BANGLADESH'S Supreme Court has sentenced an Islamist leader to death for war crimes, overturning a life sentence imposed by a tribunal and triggering outrage from his lawyers and protests from his supporters.

The war crimes tribunal found Abdul Quader Mollah, assistant secretary general of the outlawed Jamaat-e-Islami party, guilty of murder, rape and torture during the 1971 war of independence from Pakistan.

The life sentence imposed in February also triggered protests by people hoping he would get the death penalty.

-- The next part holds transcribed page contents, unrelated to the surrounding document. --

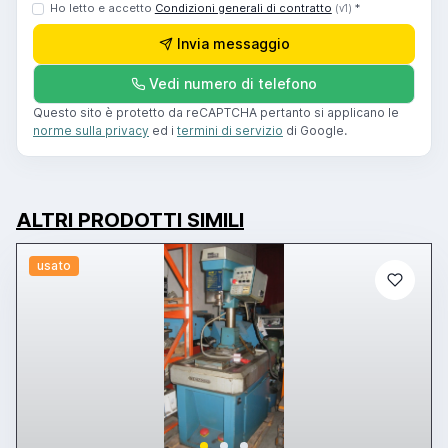
Ho letto e accetto
Condizioni generali di contratto
*
(v1)
Invia messaggio
Vedi numero di telefono
Questo sito è protetto da reCAPTCHA pertanto si applicano le
norme sulla privacy
ed i
termini di servizio
di Google.
ALTRI PRODOTTI SIMILI
usato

In response, parliament amended a law to allow the state to appeal against any verdict or sentence passed by the tribunal. Bangladesh has been hit in recent months by a wave of violent protests over war crimes convictions, presenting the government with a security and credibility challenge ahead of polls early next year. More than 100 people have been killed in protests and counter-protests since January.

Defence attorney Abdur Razzak dismissed the sentence as politically motivated and said it would file a petition for a review, but Attorney General Mahbube Alam said a review was not an option under the constitution.

"This decision over which the accused now has no further right of appeal or review is in clear breach of international law," Mollah's international legal team said in a statement.

"It lends further weight to calls for the war crimes trials to be condemned and replaced by a credible, international criminal tribunal, under the auspices of the UN."

Several Jamaat leaders and two from another group are still on trial at the tribunal. The New York-based Human Rights Watch group has criticised the tribunal's procedures.